Records provided –
-------

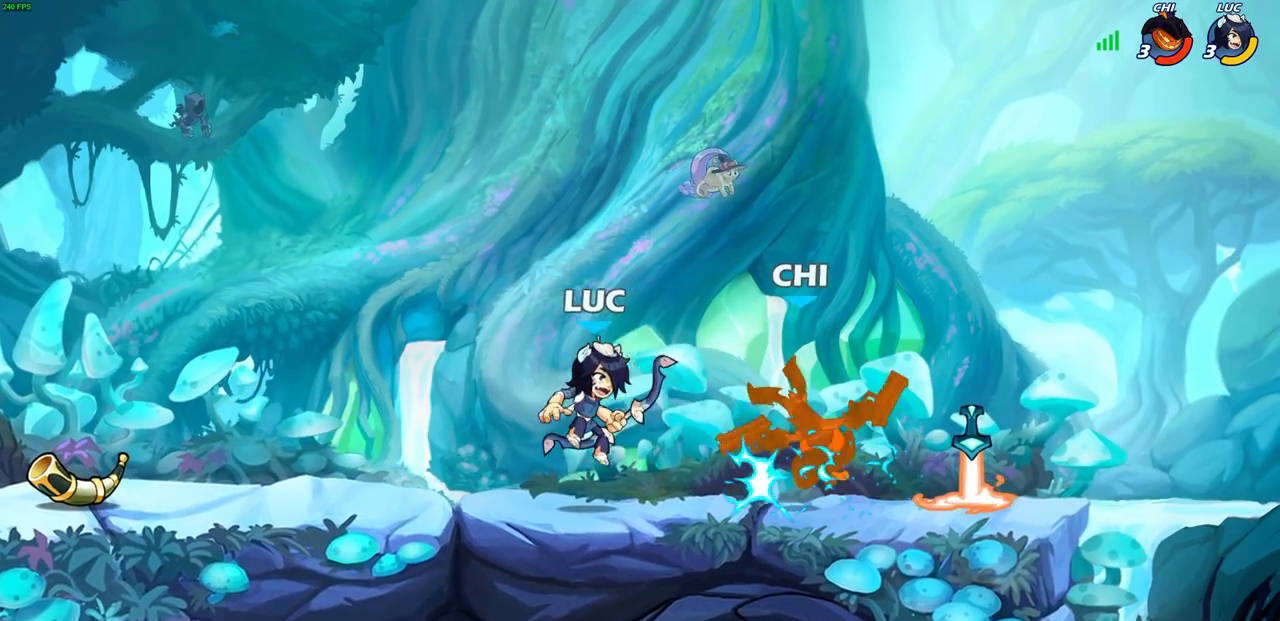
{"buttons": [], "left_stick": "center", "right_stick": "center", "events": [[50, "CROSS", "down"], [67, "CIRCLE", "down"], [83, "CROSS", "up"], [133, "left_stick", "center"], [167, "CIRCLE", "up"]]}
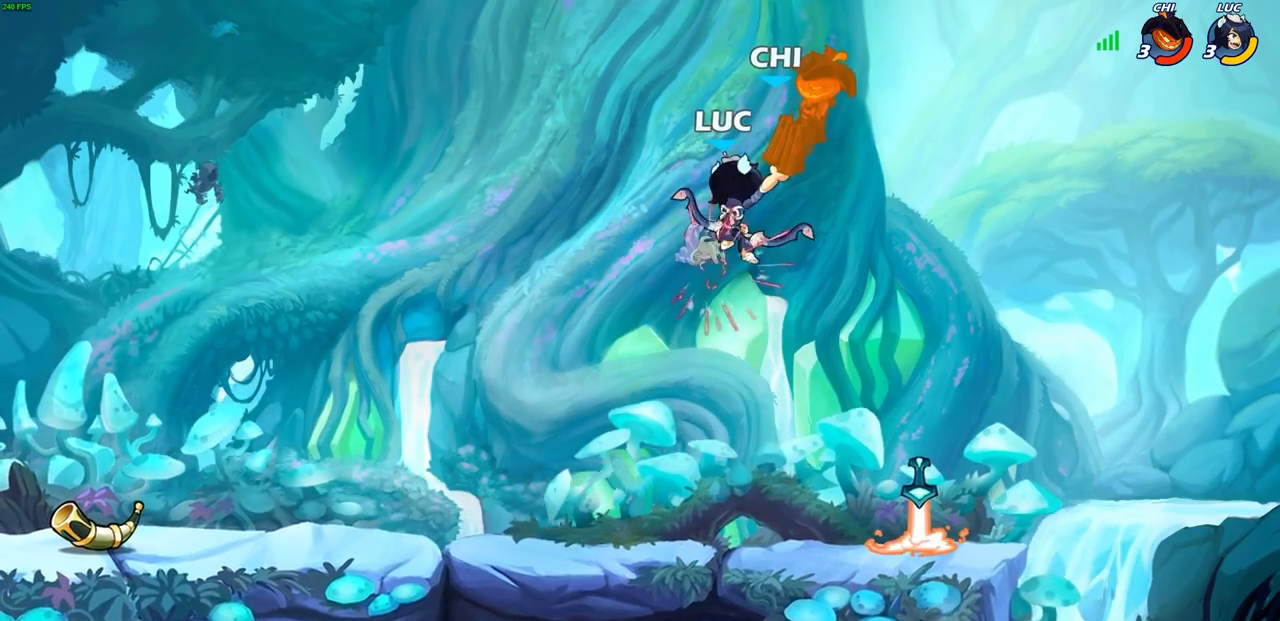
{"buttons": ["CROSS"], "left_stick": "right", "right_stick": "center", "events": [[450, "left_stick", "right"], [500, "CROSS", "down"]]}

-------

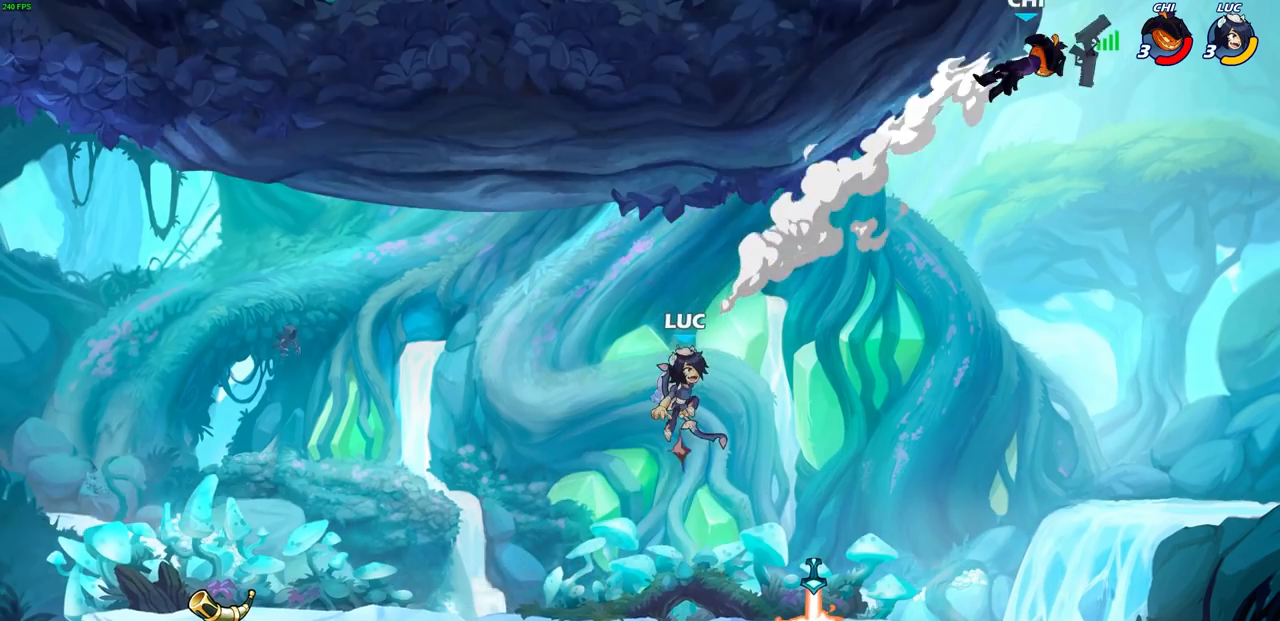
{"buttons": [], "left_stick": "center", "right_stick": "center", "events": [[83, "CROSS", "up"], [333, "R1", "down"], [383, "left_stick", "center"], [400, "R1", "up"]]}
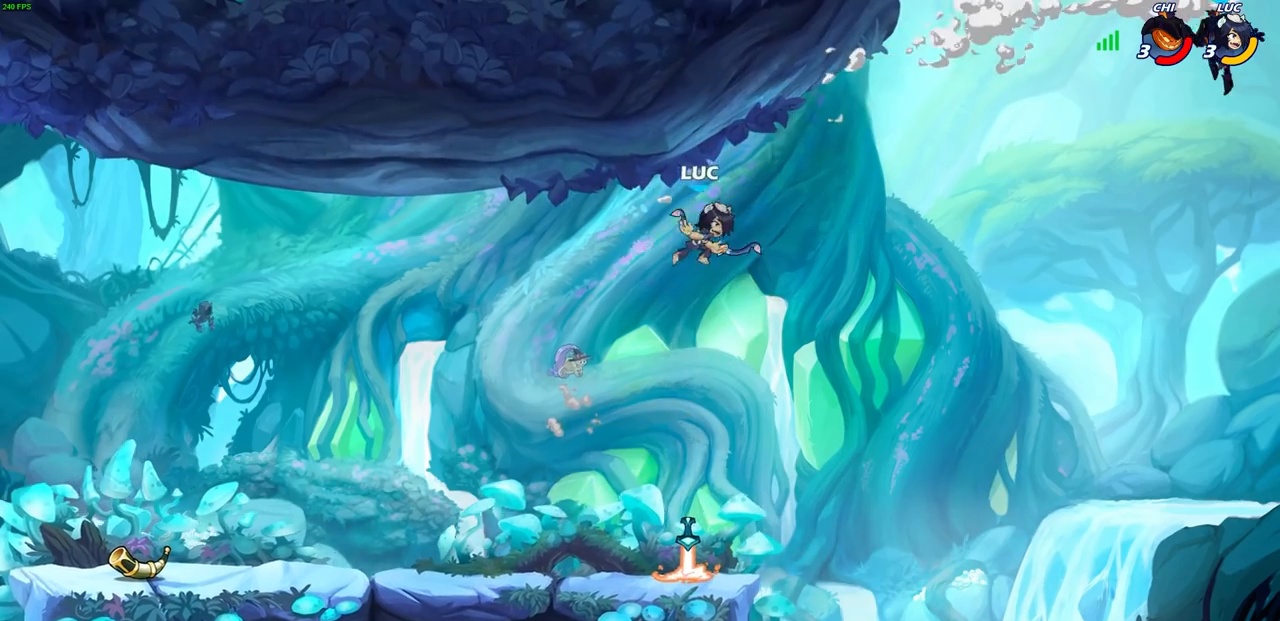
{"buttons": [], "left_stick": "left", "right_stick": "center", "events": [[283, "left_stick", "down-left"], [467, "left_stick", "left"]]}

-------

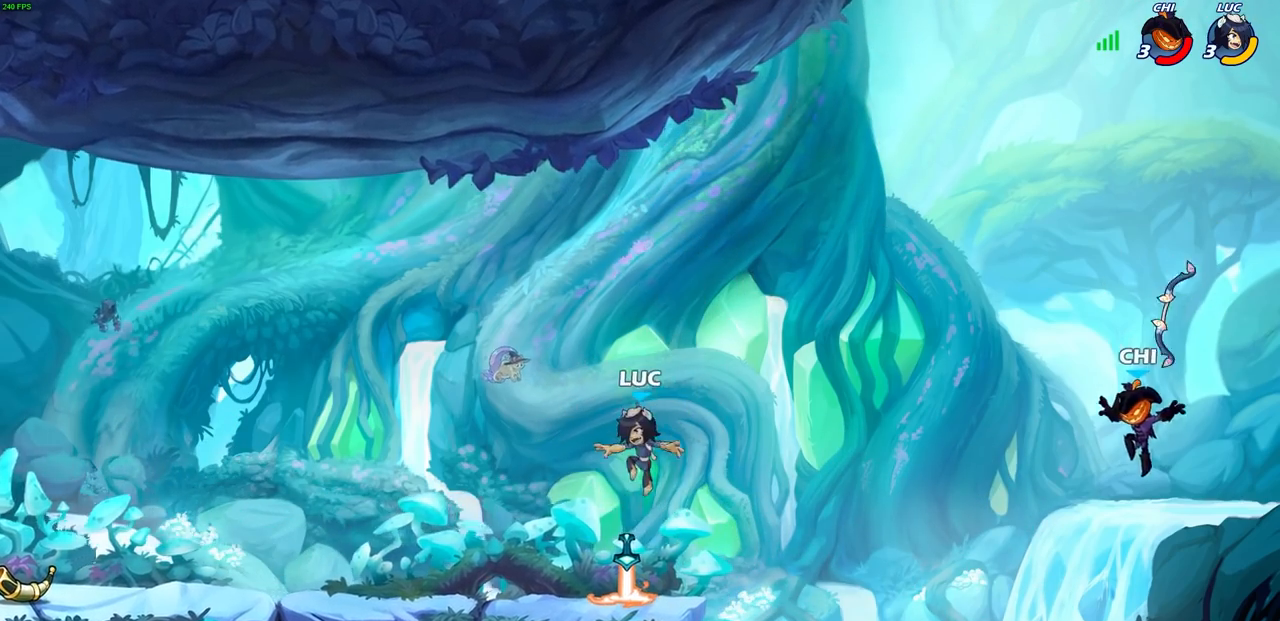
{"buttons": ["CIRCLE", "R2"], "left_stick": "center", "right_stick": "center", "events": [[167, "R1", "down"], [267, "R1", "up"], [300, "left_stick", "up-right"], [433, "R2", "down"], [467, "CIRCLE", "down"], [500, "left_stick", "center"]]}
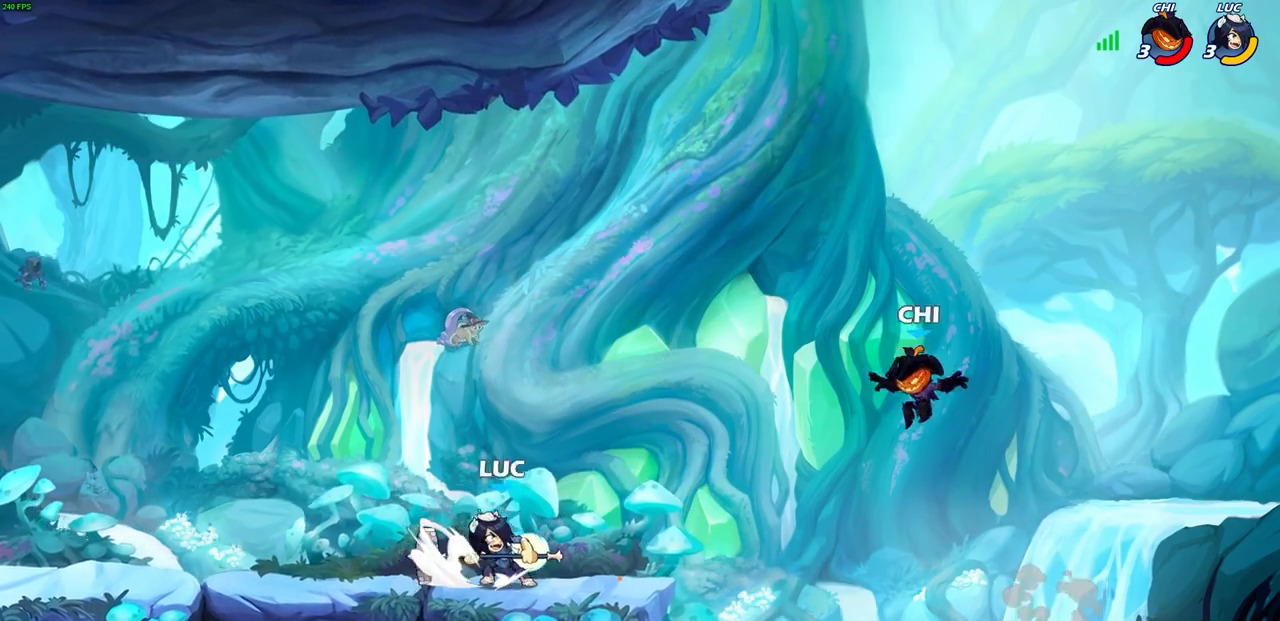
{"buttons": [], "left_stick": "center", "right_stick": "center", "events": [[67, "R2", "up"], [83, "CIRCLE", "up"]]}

-------

Activity – Using the records above, give the number of lines in which the word "down" occurs, and nothing else.

Task result – 5